One of her biographers - John Campbell - observes that the university environment wasn't exactly what Margaret thought she'd find at Oxford:

... she went up naively expecting to find rational inquiry but met only arrogant superiority.  This was her first encounter with the liberal establishment and she did not like it.  (John Campbell, The Iron Lady, page 13 of the 2009 paperback edition.)

Although she studied with a future Nobel Laureate - Dorothy Hodgkin - she was also a student of Janet Vaughan.  Proud of Somerville's left-wing stance on political matters, Vaughan - the college's Principal - never really understood Margaret:

She fascinated me.  I used to talk to her a great deal; she was an oddity.  Why?  She was a Conservative.  She stood out. 
Somerville had always been a radical establishment and there weren't many Conservatives about then.  We used to argue about politics; she was so set in steel as a Conservative.  She just had this one line ... We used to entertain a good deal at weekends, but she didn't get invited.  She had nothing to contribute, you see.  (John Campbell, quoting Janet Vaughan, at pages 12-13 of The Iron Lady.)

Margaret graduated from Somerville in 1947, but even as she left Oxford, she knew her education wasn't complete.  She wanted to be in politics and believed a law degree would be a better stepping stone. 

Before studying law, however, Margaret worked as a research chemist.  Her first job, in that field, was at BX Plastics where she - and her female colleagues - were paid 12.5% less than their male counterparts. 

In February of 1948, Margaret became the Conservative candidate for Dartford - an area where the Labour party had a significant majority.  She was selected over her male rivals because she had so eloquently attacked the Labour Government during her interview process. 

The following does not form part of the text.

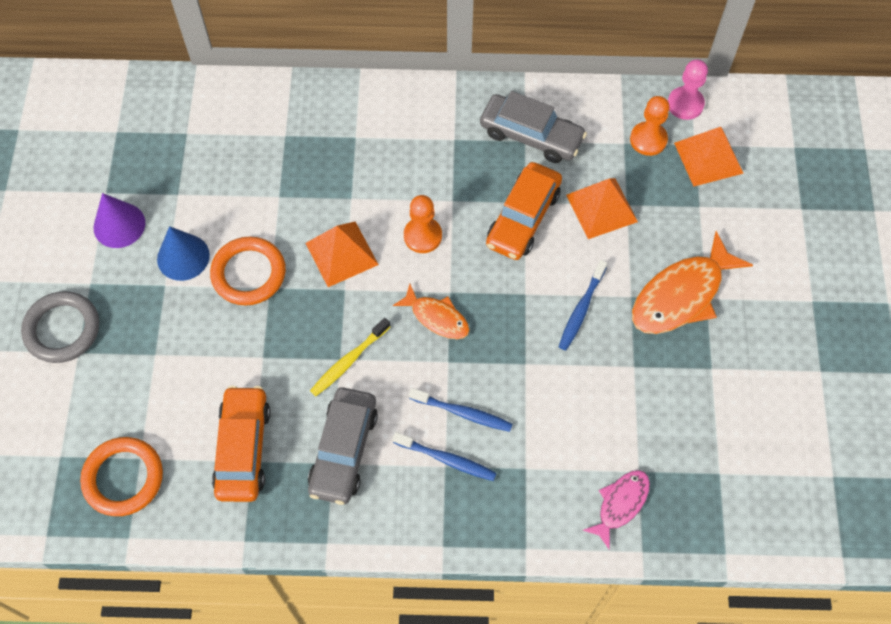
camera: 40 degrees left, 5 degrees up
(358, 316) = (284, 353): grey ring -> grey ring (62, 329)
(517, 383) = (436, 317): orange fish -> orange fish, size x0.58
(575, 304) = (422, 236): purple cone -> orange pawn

One of her potential rivals was a local businessman - Denis Thatcher - who ran a family-owned, paint-manufacturing company.   Although he was not running for office, Denis was curious to meet the candidate

Ten years older than Maggie - and previously married to another girl named Margaret (who'd left him while he was fighting in the war) - Thatcher liked the new candidate.  He offered to give her a lift to the train station.

Never expecting to be elected, by Labour-dominated voters in Dartford, Margaret substantially narrowed Labour's majority in the 1950 election.  Crushed when she lost again - in 1951 - she decided to follow a different path.

Despite her second defeat, Conservative voters in Dartford were impressed with her.  On the 19th of November, 1951, an evaluator assessed the unelected candidate's personal and professional abilities.  She was one "amazing young woman," the writer said, and "should not be lost sight of."  She was 26 at the time.

Still studying law, she married the man she'd fallen in love with - Denis Thatcher.  At their wedding - on the 13th of December, 1951 - Margaret wore a navy blue velvet dress with a matching hat.  Its ostrich plumes framed her face.

Two years later, Margaret gave birth to twins called Mark and Carol.  Deciding to spend some time with her children, until they were a bit older, Maggie waited until 1959 before she ran for Parliament again.  Meanwhile, she finished her law degree, passed the bar exam and worked as a barrister (specializing in tax law).

By 1959, when her children were six years old, she stood for election and won.  Margaret Roberts Thatcher was the new Member of Parliament for Finchley (a district in the northern-London borough of Barnet).  Three months later, she participated in an interesting interview with the BBC.

 

ISSUES and QUESTIONS to PONDER:   Margaret Thatcher felt like an outsider, during her university years, because she had a different point of view than most of the people on her campus.  Have you ever felt shunned, like that?  What were the circumstances? 

If a point of higher learning is to study (and understand) opposing views, why would anyone pre-judge a student who seems to be different from the majority?